Brazilian Journal of Medical and Biological Research
On-line version ISSN 1414-431X
SOUZA, G.S. et al. Comparison of the reliability of multifocal visual evoked cortical potentials generated by pattern reversal and pattern pulse stimulation. Braz J Med Biol Res [online]. 2012, vol.45, n.10, pp. 955-961. Epub July 12, 2012 ISSN 1414-431X. http://dx.doi.org/10.1590/S0100-879X2012007500112.

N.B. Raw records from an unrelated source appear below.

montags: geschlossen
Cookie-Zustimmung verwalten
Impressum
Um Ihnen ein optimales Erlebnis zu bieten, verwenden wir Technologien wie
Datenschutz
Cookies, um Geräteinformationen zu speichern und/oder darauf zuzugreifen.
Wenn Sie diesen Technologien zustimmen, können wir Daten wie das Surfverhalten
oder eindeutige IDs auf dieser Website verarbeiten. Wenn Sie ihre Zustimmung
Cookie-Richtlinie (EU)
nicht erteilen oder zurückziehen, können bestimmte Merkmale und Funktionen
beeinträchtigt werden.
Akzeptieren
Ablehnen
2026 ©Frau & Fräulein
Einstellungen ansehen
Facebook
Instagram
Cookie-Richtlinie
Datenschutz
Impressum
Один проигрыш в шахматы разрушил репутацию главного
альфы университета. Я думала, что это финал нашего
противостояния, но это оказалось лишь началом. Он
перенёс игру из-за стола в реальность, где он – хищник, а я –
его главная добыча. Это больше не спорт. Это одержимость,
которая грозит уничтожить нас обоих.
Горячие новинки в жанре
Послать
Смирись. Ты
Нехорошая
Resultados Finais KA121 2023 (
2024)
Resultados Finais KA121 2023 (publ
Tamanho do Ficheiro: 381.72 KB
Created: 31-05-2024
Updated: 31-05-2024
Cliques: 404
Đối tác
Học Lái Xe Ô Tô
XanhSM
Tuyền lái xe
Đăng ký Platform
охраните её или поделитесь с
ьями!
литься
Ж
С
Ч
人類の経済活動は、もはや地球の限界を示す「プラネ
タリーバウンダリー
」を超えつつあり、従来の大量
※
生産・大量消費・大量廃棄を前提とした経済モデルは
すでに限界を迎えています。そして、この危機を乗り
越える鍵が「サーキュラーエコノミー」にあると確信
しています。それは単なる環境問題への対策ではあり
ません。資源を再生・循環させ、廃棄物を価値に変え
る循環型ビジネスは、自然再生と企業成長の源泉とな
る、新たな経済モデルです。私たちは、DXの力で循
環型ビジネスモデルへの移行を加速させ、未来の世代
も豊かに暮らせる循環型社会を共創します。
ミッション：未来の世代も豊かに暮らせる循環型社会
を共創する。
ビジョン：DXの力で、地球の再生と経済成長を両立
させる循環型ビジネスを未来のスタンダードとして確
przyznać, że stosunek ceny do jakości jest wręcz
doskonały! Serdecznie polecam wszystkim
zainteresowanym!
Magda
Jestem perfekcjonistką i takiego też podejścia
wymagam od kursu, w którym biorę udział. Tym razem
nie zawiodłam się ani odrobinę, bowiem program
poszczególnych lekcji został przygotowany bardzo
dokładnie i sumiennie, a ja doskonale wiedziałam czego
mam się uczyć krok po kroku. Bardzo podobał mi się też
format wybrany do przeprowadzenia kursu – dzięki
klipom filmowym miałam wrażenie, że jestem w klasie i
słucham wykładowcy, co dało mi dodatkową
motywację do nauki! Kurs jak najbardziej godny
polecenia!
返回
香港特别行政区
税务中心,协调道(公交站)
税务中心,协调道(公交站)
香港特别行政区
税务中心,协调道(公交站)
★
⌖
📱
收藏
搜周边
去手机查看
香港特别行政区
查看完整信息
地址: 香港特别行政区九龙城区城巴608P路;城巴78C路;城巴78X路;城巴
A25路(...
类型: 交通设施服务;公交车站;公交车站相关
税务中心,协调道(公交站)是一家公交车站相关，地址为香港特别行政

This study compared the effectiveness of the multifocal visual evoked cortical potentials (mfVEP) elicited by pattern pulse stimulation with that of pattern reversal in producing reliable responses (signal-to-noise ratio >1.359). Participants were 14 healthy subjects. Visual stimulation was obtained using a 60-sector dartboard display consisting of 6 concentric rings presented in either pulse or reversal mode. Each sector, consisting of 16 checks at 99% Michelson contrast and 80 cd/m2 mean luminance, was controlled by a binary m-sequence in the time domain. The signal-to-noise ratio was generally larger in the pattern reversal than in the pattern pulse mode. The number of reliable responses was similar in the central sectors for the two stimulation modes. At the periphery, pattern reversal showed a larger number of reliable responses. Pattern pulse stimuli performed similarly to pattern reversal stimuli to generate reliable waveforms in R1 and R2. The advantage of using both protocols to study mfVEP responses is their complementarity: in some patients, reliable waveforms in specific sectors may be obtained with only one of the two methods. The joint analysis of pattern reversal and pattern pulse stimuli increased the rate of reliability for central sectors by 7.14% in R1, 5.35% in R2, 4.76% in R3, 3.57% in R4, 2.97% in R5, and 1.78% in R6. From R1 to R4 the reliability to generate mfVEPs was above 70% when using both protocols. Thus, for a very high reliability and thorough examination of visual performance, it is recommended to use both stimulation protocols.
Keywords : Multifocal visual evoked cortical potential; Contrast vision; Spatial vision; Signal-to-noise analysis; Visual electrophysiology.